At a retrial on charges of killing of three police officials a Croatian suspect pleaded not guilty. The tragedy took place in the early days of the 1991 Serbo-Croat war – many believe that this accident helped fan the fighting.
The police chief, Josip Reihl-Kir, had tried to mediate between Serbs and Croats to try to prevent nationalist tensions from exploding into armed conflict.
Some in Croatia believe Gudelj acted on behalf of hard-liners from the ruling party of then-President Franjo Tudjman, who opposed negotiations with Serb rebels.
Tudjman's government had denied any involvement in the killings.
Gudelj, 59, was extradited from Australia in July to stand trial again. At his first trial in 1994, he claimed that he acted alone at the state of madness after hearing rumors that his parents were slaughtered by Serbs. He was sentenced to 20 years in prison, but was pardoned in 1997 under a wide-ranging amnesty law.
He went to Australia, but Croatia's Constitutional Court ordered a retrial in 2001 and Croatia requested his extradition.
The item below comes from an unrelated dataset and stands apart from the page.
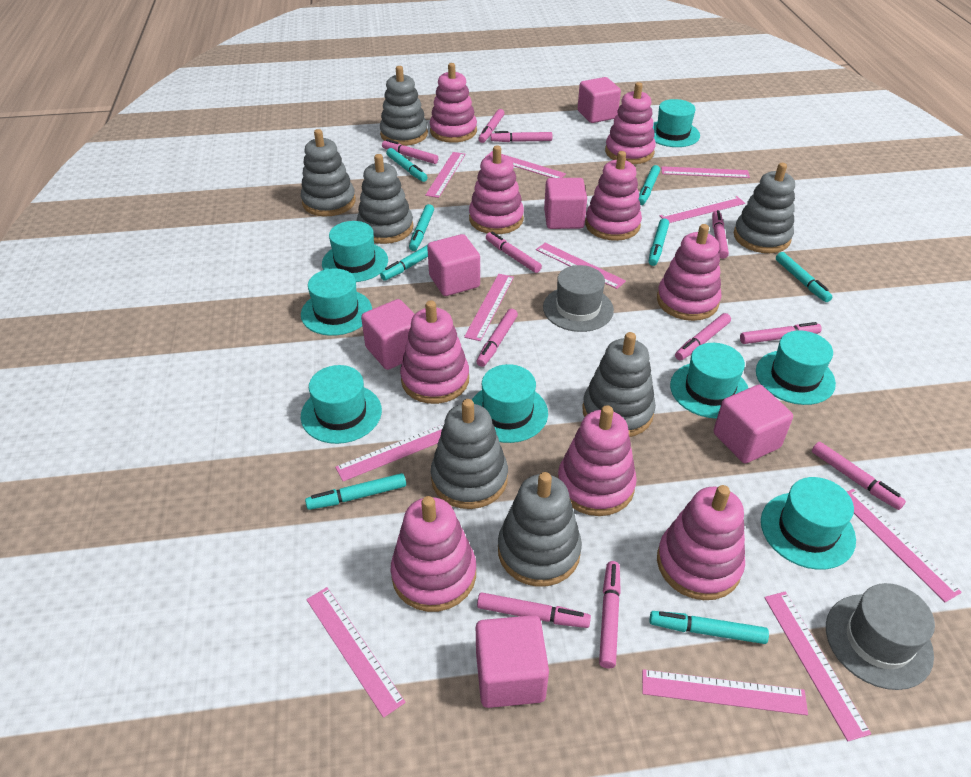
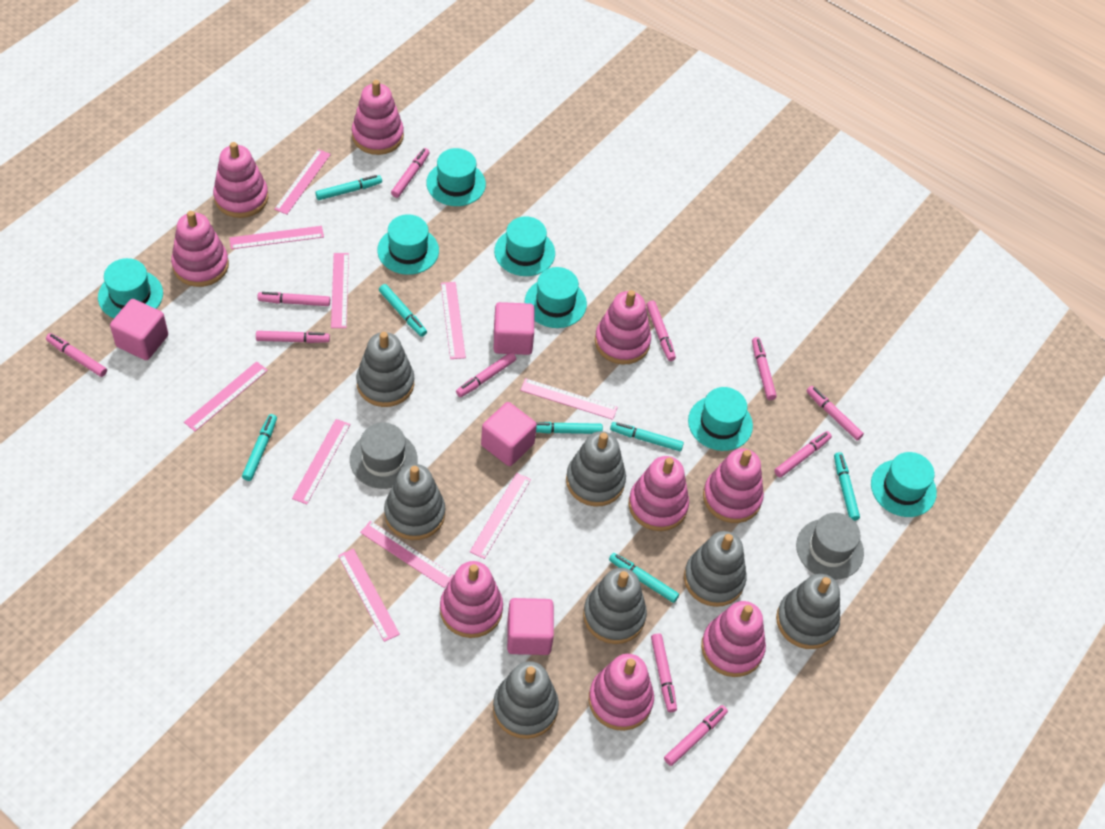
pink cube: [361,299,414,370] [427,234,480,296] [476,615,549,708] [544,178,587,229] [578,77,621,123] [714,385,793,463] = 6 -> [110,299,168,360] [481,402,537,466] [494,302,534,355] [507,598,554,655] = 4
pink ruler: [306,587,406,718] [335,424,444,482] [425,152,466,198] [464,274,514,341] [486,151,566,178] [536,243,626,289] [642,669,808,715] [660,196,745,223] [661,166,750,178] [764,592,871,741] [847,489,962,602] = 11 -> [184,361,268,431] [229,226,324,249] [274,149,331,215] [292,419,350,504] [331,253,349,328] [338,549,400,642] [360,521,454,588] [441,282,466,359] [470,473,531,559] [520,378,618,420] = 10
turquoise hat: [301,269,372,336] [301,365,382,444] [322,221,388,282] [472,364,548,443] [653,99,700,147] [670,343,748,418] [756,331,836,405] [761,477,856,570] = 8 -> [98,258,163,318] [377,214,439,275] [426,148,486,206] [494,216,555,276] [525,267,587,328] [688,387,753,451] [871,452,937,517] = 7
turquoise marker: [305,473,406,510] [380,240,437,281] [386,148,428,182] [409,204,434,251] [639,165,660,205] [648,218,669,266] [650,611,769,644] [776,252,832,302] = 8 -> [242,414,277,481] [315,175,382,200] [379,284,427,337] [536,422,603,434] [609,553,679,603] [610,422,684,451] [834,452,860,521] = 7

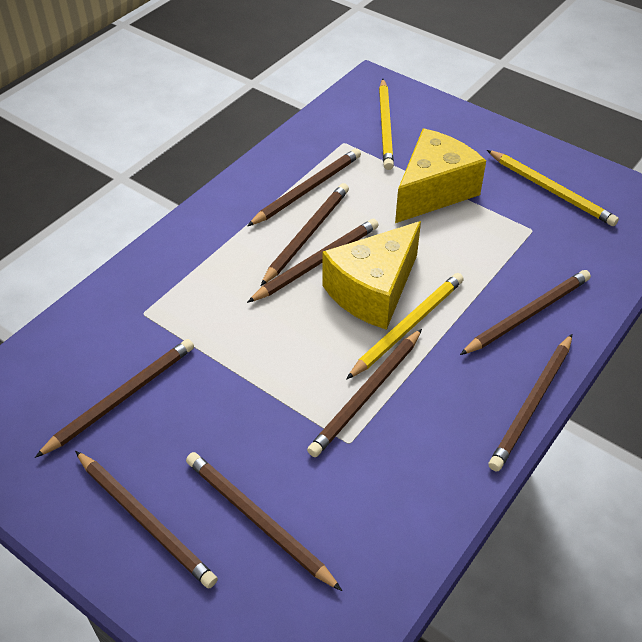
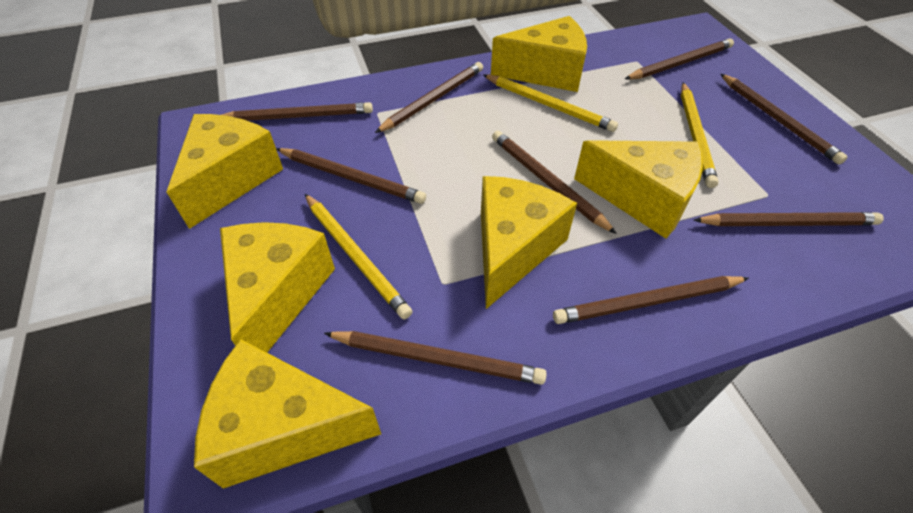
yellow cheese: [322,221,421,330] [395,128,486,223] = 2 -> [167,114,283,229] [194,339,381,489] [220,222,335,352] [481,176,577,309] [491,16,587,92] [574,140,703,238] = 6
At the opening of the new trial, Gudelj repeated his story from 1994. His attorney, Nedjeljko Resetar, said he will not change his version, "because that's the truth."
But Reihl-Kir's widow, who also testified at the trial Tuesday, said the government at the time wanted her husband dead.
"He did not have their support because he was for a peaceful solution" between Serbs and Croats, she said. "His life was endangered because the authorities in Zagreb wanted war."
The war erupted in 1991 when minority Serbs took up arms to rebel against Croatia's independence from the former Yugoslavia. The on-and-off fighting only ended in 1995.